La mayoría de los testimonios son de esas fechas, y algunos casos fueron espectaculares y famosos. El 27 de enero de 1604, unos ladrones forzaron las puertas de la casa de don Juan Antonio del Alcázar, uno de los hombres más ricos de la ciudad, y después de descerrajar nueve cofres le sustrajeron más de 12.000 ducados en dineros y piezas de oro, plata y brillantes. En la primavera de 1629 y en la estrecha calle del Agua, detrás del corral de doña Elvira, tres individuos mataron a un alférez de galeones para robarle el dinero, la capa y la espada. Uno de los autores era criado de la víctima y para no levantar sospechas en su amo se había puesto de acuerdo con una mujerzuela que lo atrajo hasta el callejón.
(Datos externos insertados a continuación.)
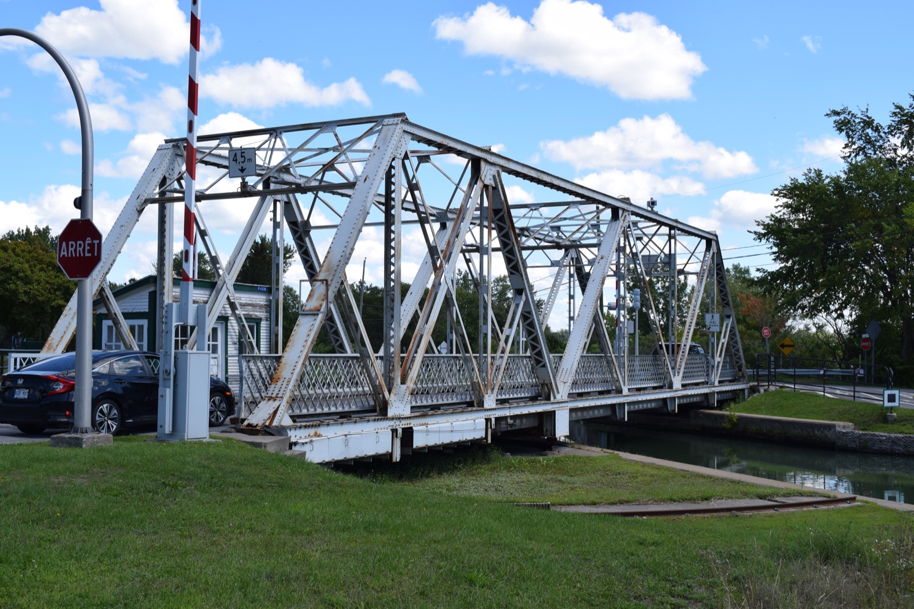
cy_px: 304
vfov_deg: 30.8
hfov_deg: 45.0
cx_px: 457
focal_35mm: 44
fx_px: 1104
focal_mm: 29
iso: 200
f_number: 10
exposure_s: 1/400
Detenidos con prontitud por la justicia, el criado y uno de sus compinches fueron ahorcados en poco más de una semana y al primero se le cortó la mano para ser expuesta como público ejemplo en el lugar del crimen.

Éste era el trasfondo de la picaresca: un tiempo y un lugar donde, como dice el protagonista del Guzmán, "todos vivimos en asechanzas los unos de los otros, como el gato para el ratón", donde "todos roban, todos mienten, todos trampean; ninguno cumple con lo que debe, y es lo peor, que se precian de ello".